Amazon Product Reviews with Sentiment Polarity, 35 Million Records
by Xiang Zhang, Junbo Zhao, Yann LeCun
arff
Available on 1 platform
Sign in to view source links and access this dataset
Description
Amazon reviews data from the Stanford Network Analysis Project (SNAP) includes 34,686,770 reviews from 6,643,669 users on 2,441,053 products spanning 18 years up to March 2013. The provided subset contains 1,800,000 training and 200,000 testing samples labeled with polarity. Authors Xiang Zhang, Junbo Zhao, and Yann LeCun published related research in 2015.
Use Cases
Train sentiment classification models based on labeled polarity (positive/negative) for review text.
Analyze language patterns and topics in customer feedback based on review title and body text.
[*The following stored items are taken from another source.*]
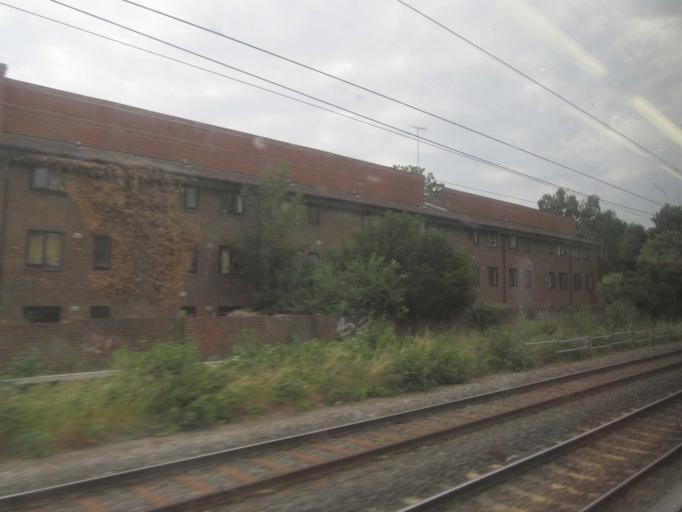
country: GB
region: England
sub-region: Greater London
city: Belsize Park
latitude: 51.5495
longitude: -0.2000
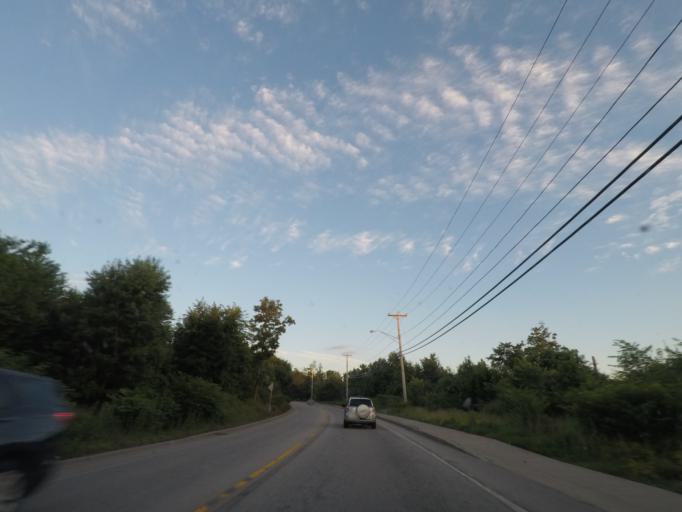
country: US
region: Massachusetts
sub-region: Worcester County
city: Sturbridge
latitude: 42.1020
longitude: -72.0757
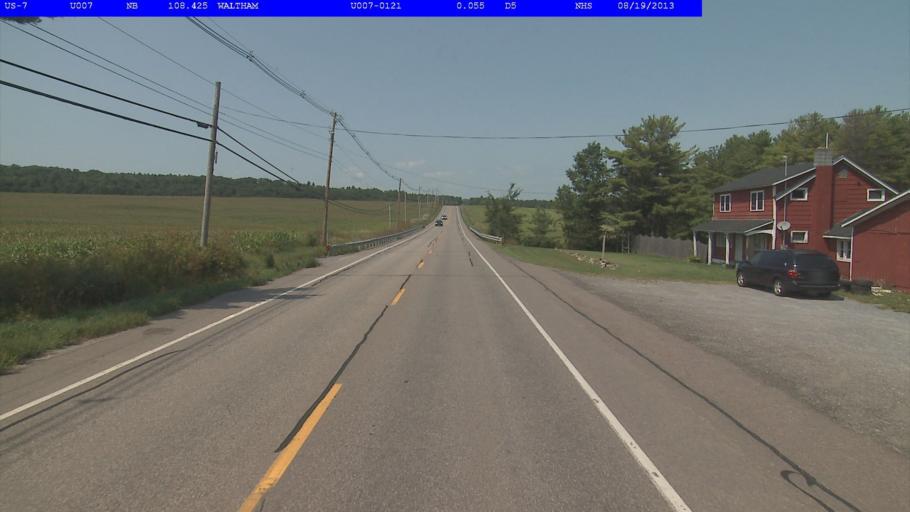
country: US
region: Vermont
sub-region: Addison County
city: Vergennes
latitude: 44.1482
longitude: -73.2109
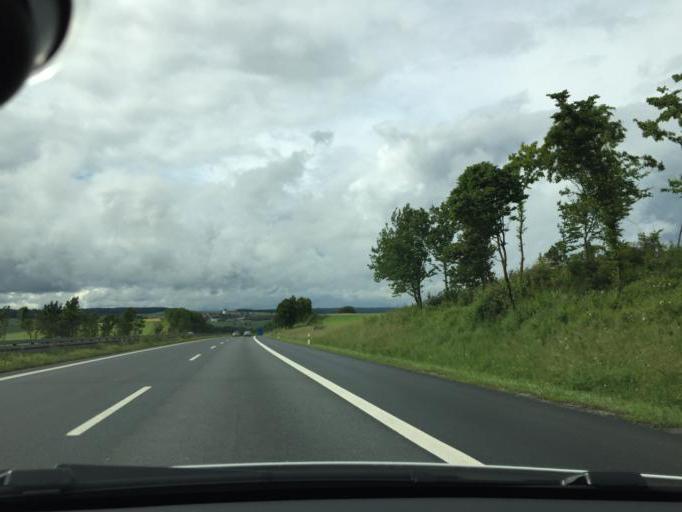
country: DE
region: Bavaria
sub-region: Regierungsbezirk Unterfranken
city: Wasserlosen
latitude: 50.0552
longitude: 10.0531
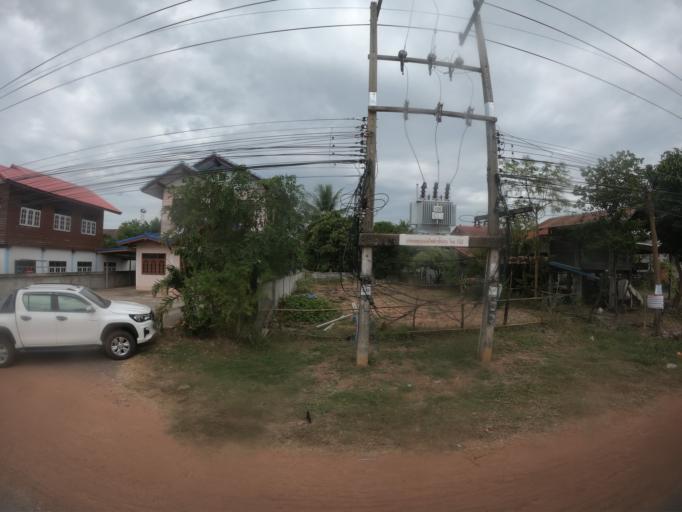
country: TH
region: Maha Sarakham
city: Kantharawichai
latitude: 16.3376
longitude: 103.1904
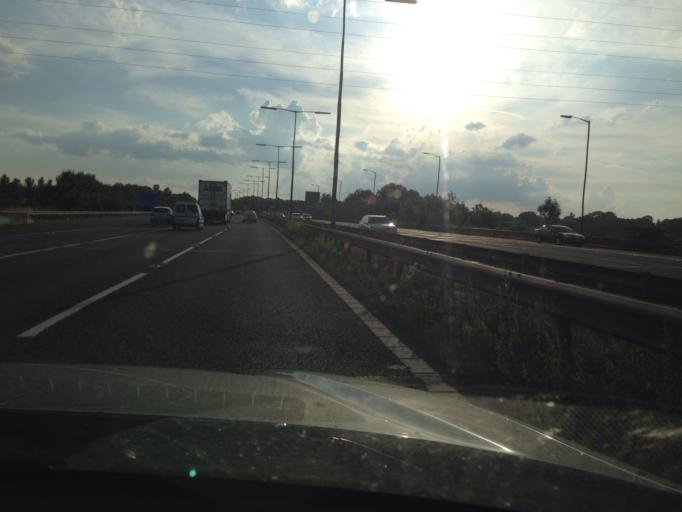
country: GB
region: England
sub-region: Buckinghamshire
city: Denham
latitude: 51.5617
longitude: -0.5065
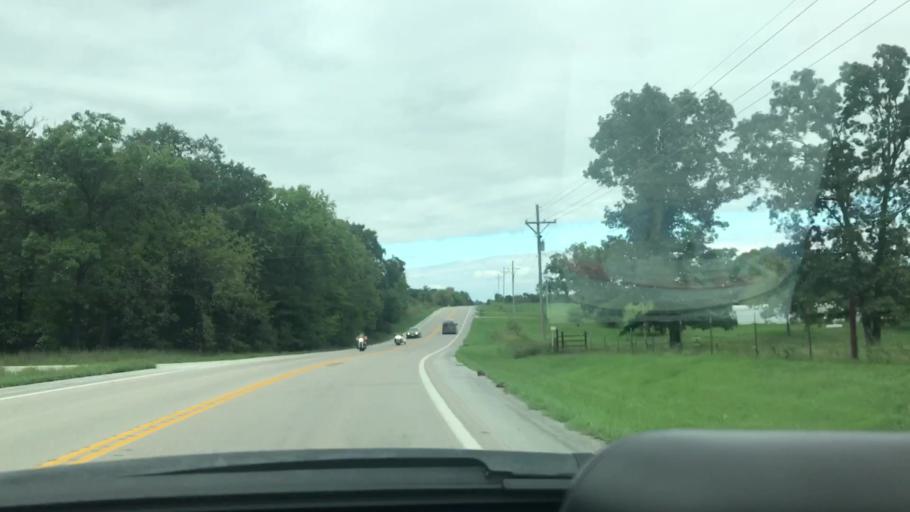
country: US
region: Missouri
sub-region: Hickory County
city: Hermitage
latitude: 37.8713
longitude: -93.1807
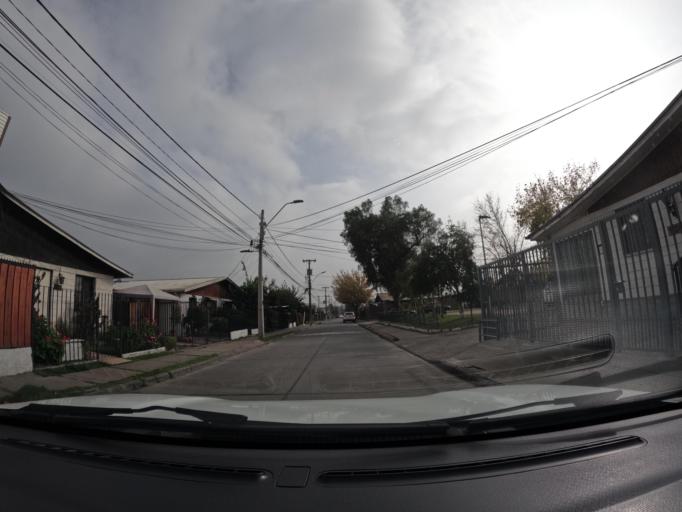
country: CL
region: Santiago Metropolitan
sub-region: Provincia de Santiago
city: Villa Presidente Frei, Nunoa, Santiago, Chile
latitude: -33.4733
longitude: -70.5503
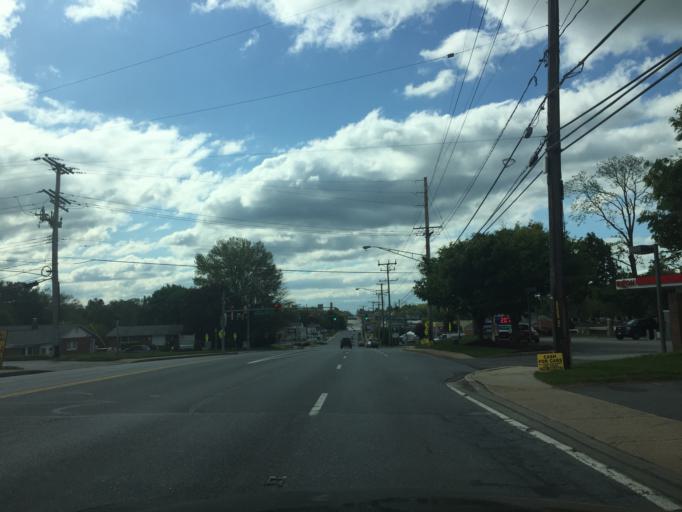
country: US
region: Maryland
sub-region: Baltimore County
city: Reisterstown
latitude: 39.4479
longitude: -76.8153
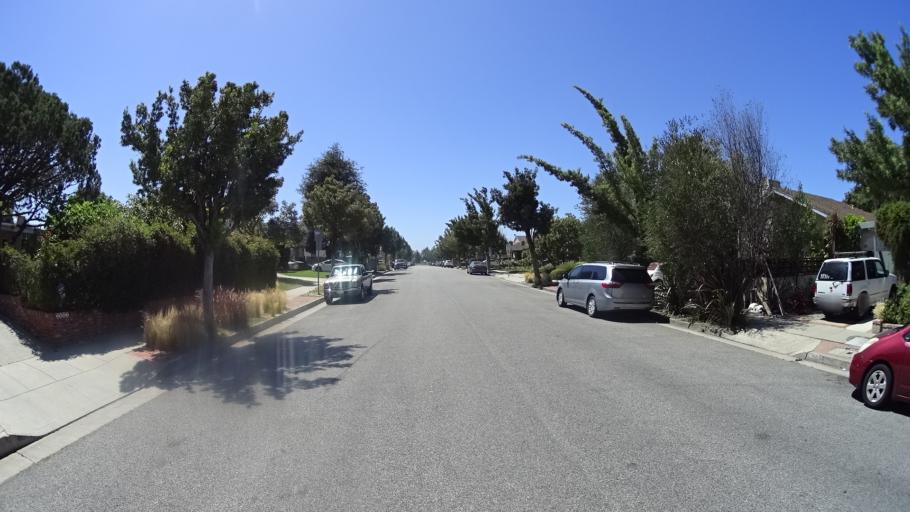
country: US
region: California
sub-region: Los Angeles County
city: Westwood, Los Angeles
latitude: 34.0245
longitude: -118.4521
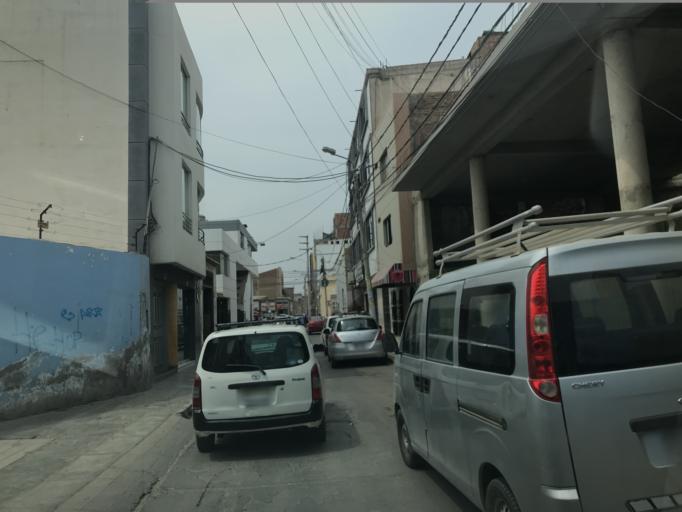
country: PE
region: Lambayeque
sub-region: Provincia de Chiclayo
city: Chiclayo
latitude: -6.7727
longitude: -79.8372
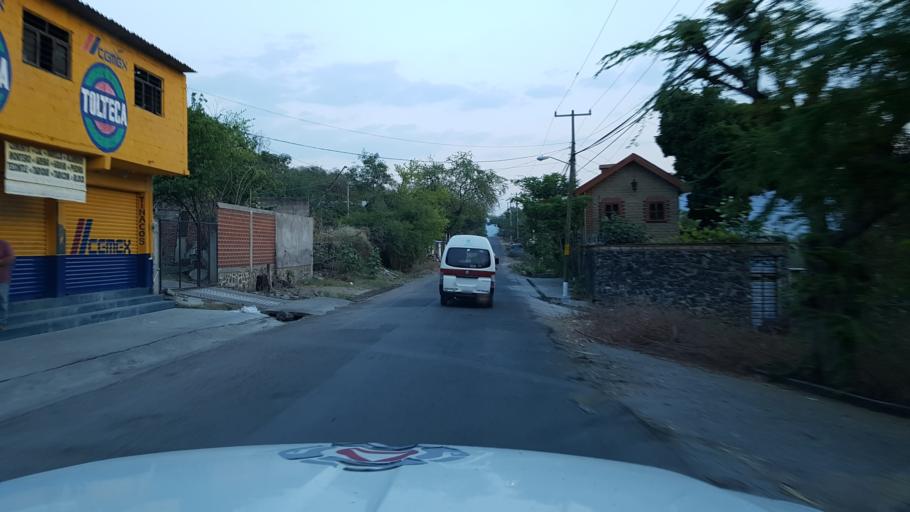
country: MX
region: Morelos
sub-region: Tlaltizapan de Zapata
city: Colonia Palo Prieto (Chipitongo)
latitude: 18.7048
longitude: -99.1064
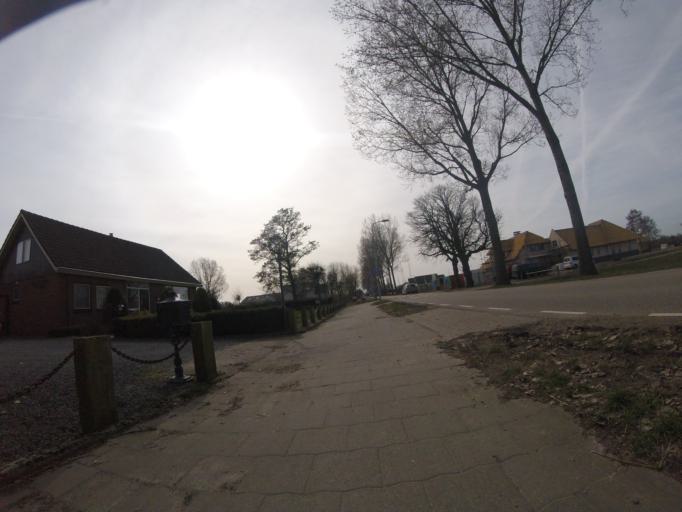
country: NL
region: North Holland
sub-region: Gemeente Bloemendaal
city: Bennebroek
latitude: 52.3149
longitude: 4.6269
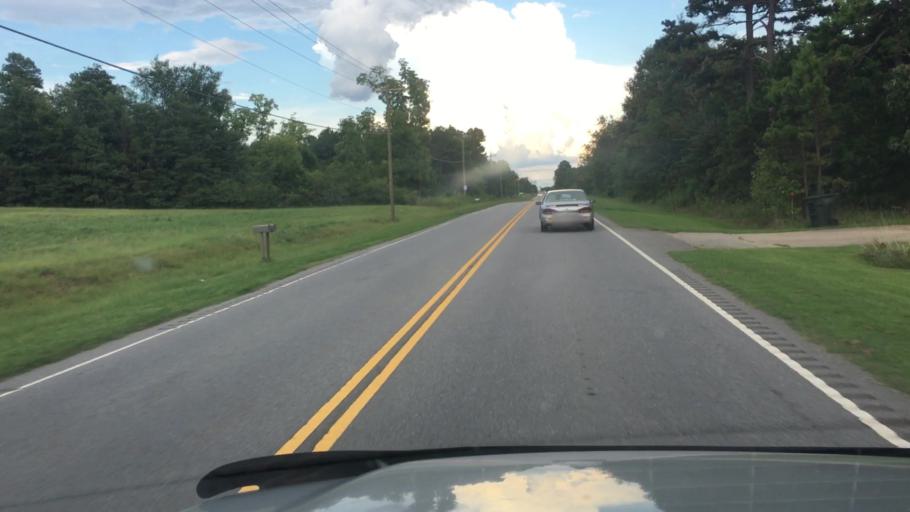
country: US
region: South Carolina
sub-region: Cherokee County
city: Gaffney
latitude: 35.1168
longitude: -81.7105
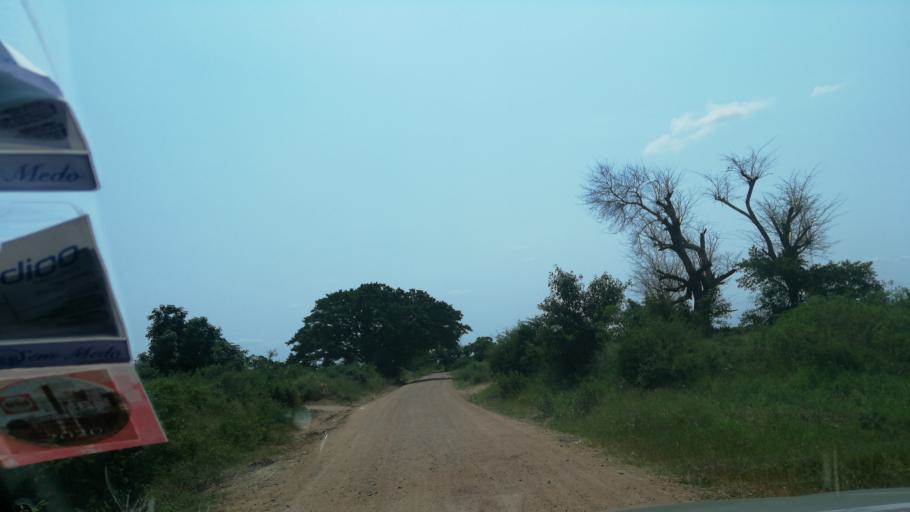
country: MZ
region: Maputo
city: Matola
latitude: -26.0586
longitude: 32.3896
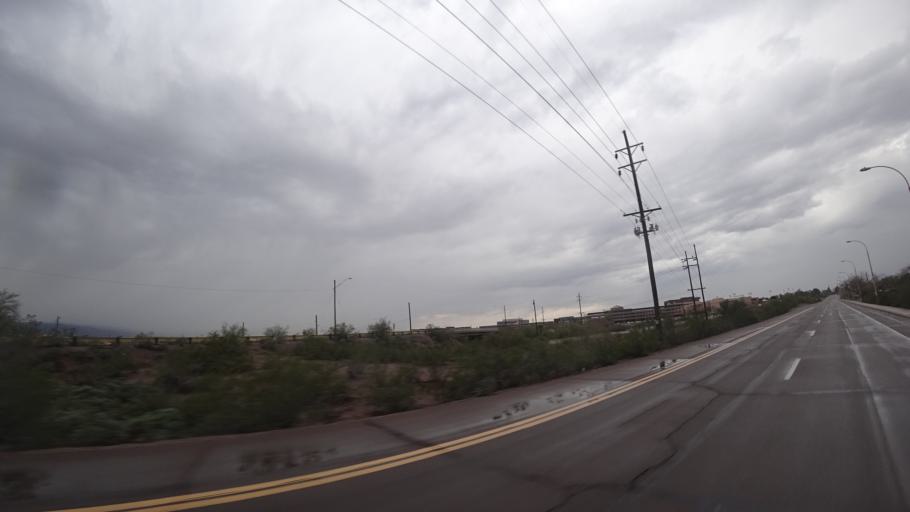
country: US
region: Arizona
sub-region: Maricopa County
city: Tempe Junction
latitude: 33.4431
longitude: -111.9473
Benchmark text-based recommendation algorithms based on the integration of user, product, and review data described in the source paper.
Strengths
Large scale with over 34 million reviews, 6.6 million users, and 2.4 million products.
Includes an 18-year time range, providing longitudinal perspective.
Contains explicit sentiment labels (polarity) for a subset of 2 million samples.
Limitations
Column-level documentation is absent; field semantics beyond the three listed must be inferred after download.
Last update date is unknown; data is current only up to March 2013.
Description metadata is limited; actual data quality and completeness require manual inspection.
Provenance
Source
Stanford Network Analysis Project (SNAP), sourced from Amazon and Kaggle.
Collection Method
Collected from Amazon platform; subset created for sentiment analysis benchmarking.
Time Range
18 years up to March 2013.
Freshness
Data spans up to March 2013; last update date for the dataset listing is unknown.
Geography
Global (Amazon platform).
License is attributed to Courant Institute of Mathematical Sciences and Kaggle; users should verify terms.